Add REGEXP/NOT REGEXP operators to API4
We have a few SearchKit use-cases that require regular expressions in
where, so it would be nice for API4 and SearchKit to support MySQL's
REGEXP operator. I have a working patch to add this feature here.
One detail I got stuck on is that for typical Civi deployments (i.e. using the default collation), MySQL's
REGEXP is case-insensitive, which is not what you would usually expect when dealing with regular expressions. In Search Builder, where we also also offer the
REGEXP operator, we've chosen to force case-sensitivity via
BINARY; I feel like while that might make sense for a user-facing component like Search Builder, it's not clear that this is the right default for a more low-level component like API4 - but you could make that argument for SearchKit, so it would be nice for API4 to at least support case-sensitivity when explicitly requested.

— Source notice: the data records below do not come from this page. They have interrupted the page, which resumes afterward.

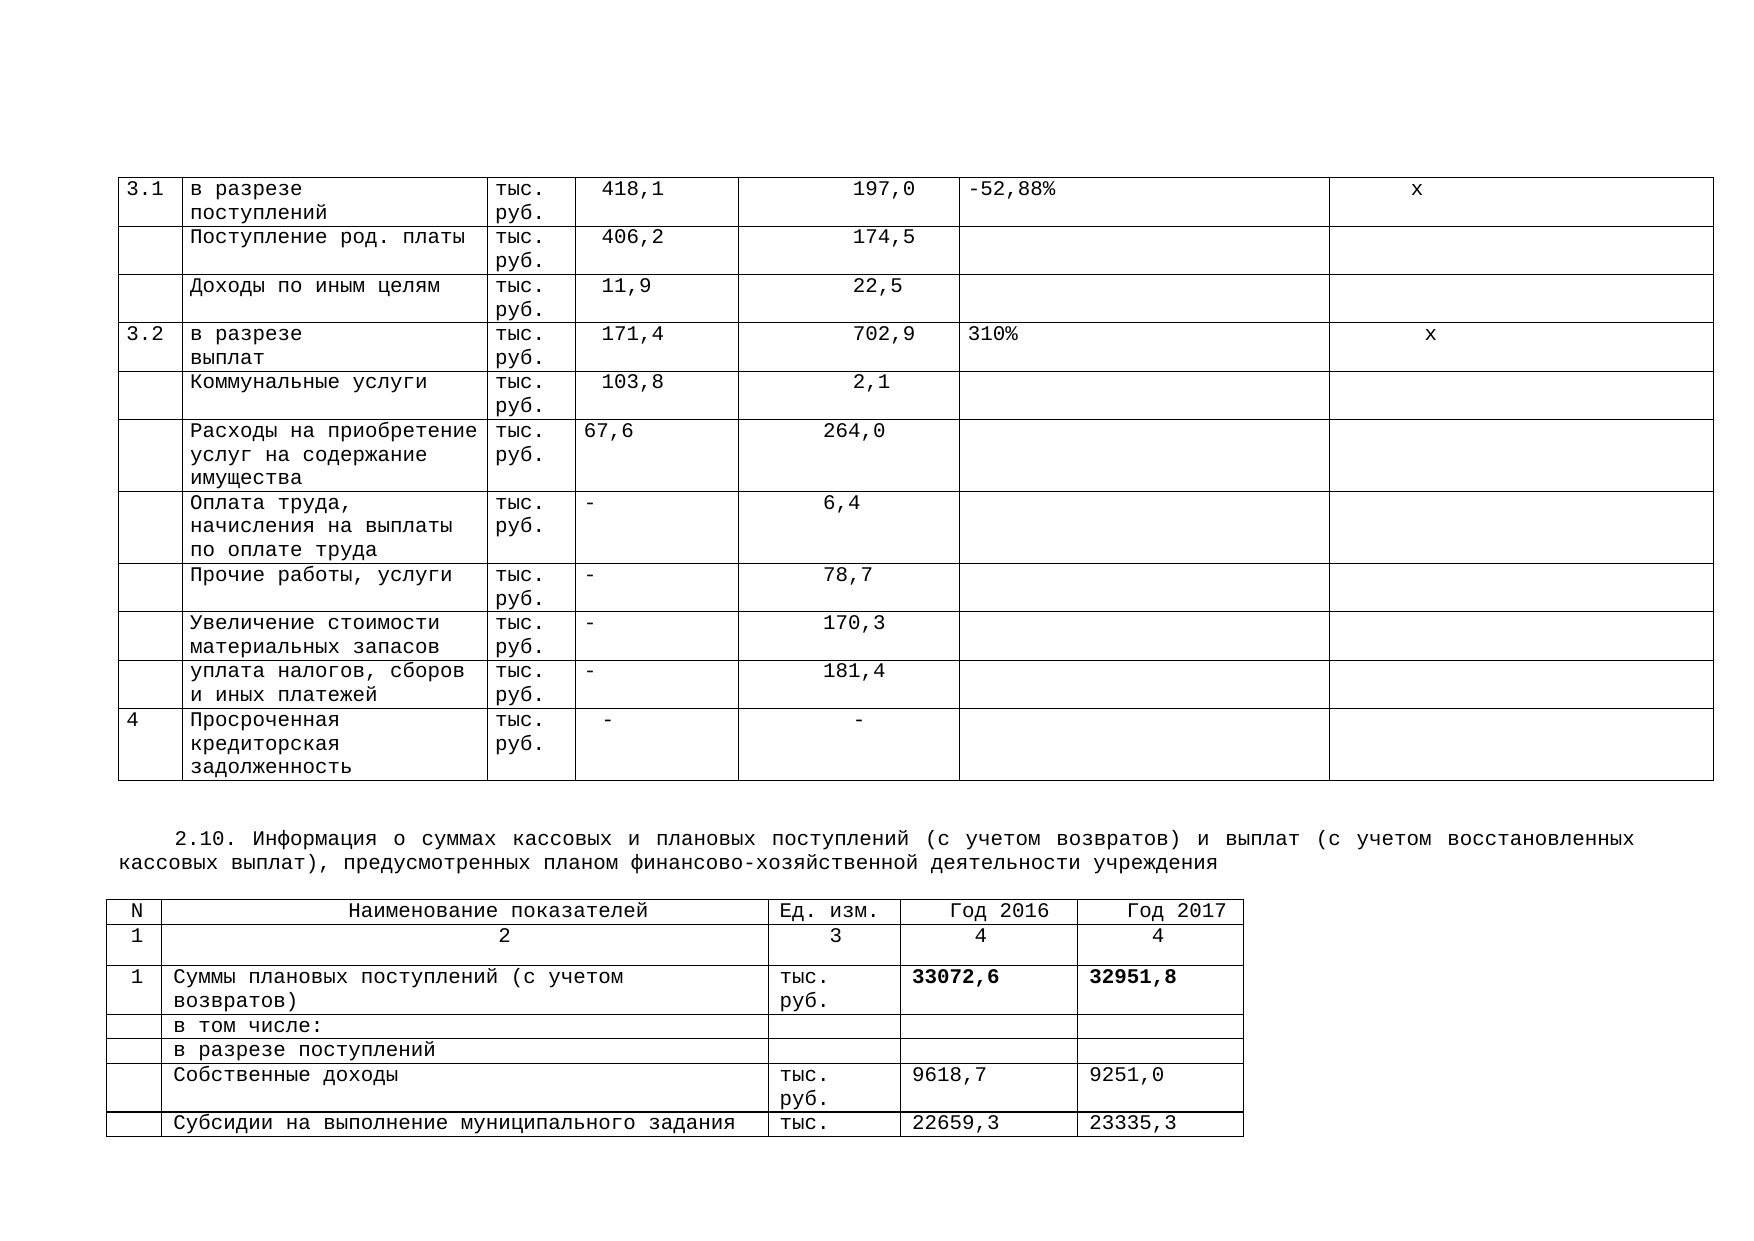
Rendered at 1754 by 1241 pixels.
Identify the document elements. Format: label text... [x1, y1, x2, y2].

table_cell 22,5 [845, 275, 959, 322]
table_cell 4 [119, 709, 182, 780]
table_cell тыс. руб. [488, 564, 575, 611]
table_cell [1330, 661, 1713, 708]
table_cell [119, 420, 182, 491]
table_cell 418,1 [594, 178, 738, 226]
table_cell [576, 323, 593, 371]
table_cell [739, 709, 845, 780]
table_cell тыс. руб. [769, 1064, 900, 1111]
table_header Год 2017 [1078, 900, 1243, 924]
table_cell [576, 178, 593, 226]
table_cell [1330, 227, 1713, 274]
table_cell [119, 372, 182, 419]
table_cell тыс. руб. [488, 227, 575, 274]
table_cell [901, 1015, 1077, 1038]
table_cell [739, 564, 815, 611]
table_cell 4 [1078, 925, 1243, 965]
table_cell тыс. руб. [488, 178, 575, 226]
table_cell [1078, 1039, 1243, 1063]
table_cell [1330, 612, 1713, 659]
table_cell Коммунальные услуги [183, 372, 487, 419]
table_cell 264,0 [815, 420, 959, 491]
table_cell [901, 1039, 1077, 1063]
table_cell тыс. руб. [488, 709, 575, 780]
table_cell [960, 372, 1329, 419]
table_cell x [1330, 323, 1713, 371]
table_cell тыс. руб. [488, 372, 575, 419]
table_cell 22659,3 [901, 1113, 1077, 1136]
table_cell тыс. руб. [488, 612, 575, 659]
table_cell - [594, 709, 738, 780]
table_cell уплата налогов, сборов и иных платежей [183, 661, 487, 708]
table_cell тыс. руб. [769, 1113, 900, 1136]
table_cell [960, 612, 1329, 659]
table_cell [739, 420, 815, 491]
table_header Год 2016 [901, 900, 1077, 924]
table_cell Доходы по иным целям [183, 275, 487, 322]
table_cell [769, 1015, 900, 1038]
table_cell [162, 1113, 768, 1136]
table_cell [576, 372, 593, 419]
table_cell [960, 709, 1329, 780]
table_cell [739, 323, 845, 371]
table_cell в разрезе выплат [183, 323, 487, 371]
table_cell -52,88% [960, 178, 1329, 226]
table_cell 406,2 [594, 227, 738, 274]
table_cell тыс. руб. [488, 323, 575, 371]
table_header Ед. изм. [769, 900, 900, 924]
table_cell [107, 1064, 161, 1111]
table_cell 702,9 [845, 323, 959, 371]
table_cell [960, 492, 1329, 563]
table_cell x [1330, 178, 1713, 226]
table_cell в разрезе поступлений [162, 1039, 768, 1063]
table_cell Поступление род. платы [183, 227, 487, 274]
table_cell 11,9 [594, 275, 738, 322]
table_cell 6,4 [815, 492, 959, 563]
table_cell [960, 227, 1329, 274]
table_cell 33072,6 [901, 966, 1077, 1014]
table_cell [739, 372, 845, 419]
table_cell 23335,3 [1078, 1113, 1243, 1136]
table_cell тыс. руб. [488, 420, 575, 491]
table_cell Увеличение стоимости материальных запасов [183, 612, 487, 659]
table_cell Просроченная кредиторская задолженность [183, 709, 487, 780]
table_cell в разрезе поступлений [183, 178, 487, 226]
table_cell [576, 275, 593, 322]
table_cell [119, 492, 182, 563]
table_cell - [576, 564, 738, 611]
table_cell [739, 492, 815, 563]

->addWhere('first_name', 'REGEXP', ['^A', 'c']) // case-sensitive ->addWhere('first_name', 'REGEXP', ['^A', 'i']) // case-insensitive // optionally, also support the simpler notation ->addWhere('first_name', 'REGEXP', '^A']) // use defaults (i.e. rely on collation)
The above could be added after the fact in a backwards-compatible way, so adding the operator in the simpler version from my patch (and following the collation's case-sensitivity by default) would also be an option.
REGEXP_LIKE()is only available in MySQL 8+, so initially we'd have to implement this using
BINARYand only support the
cvalue for the last operand. Once our minimum requirements are bumped to MySQL 8 (in a few decades
😬), we could switch the implementation over to
REGEXP_LIKE()and support other values.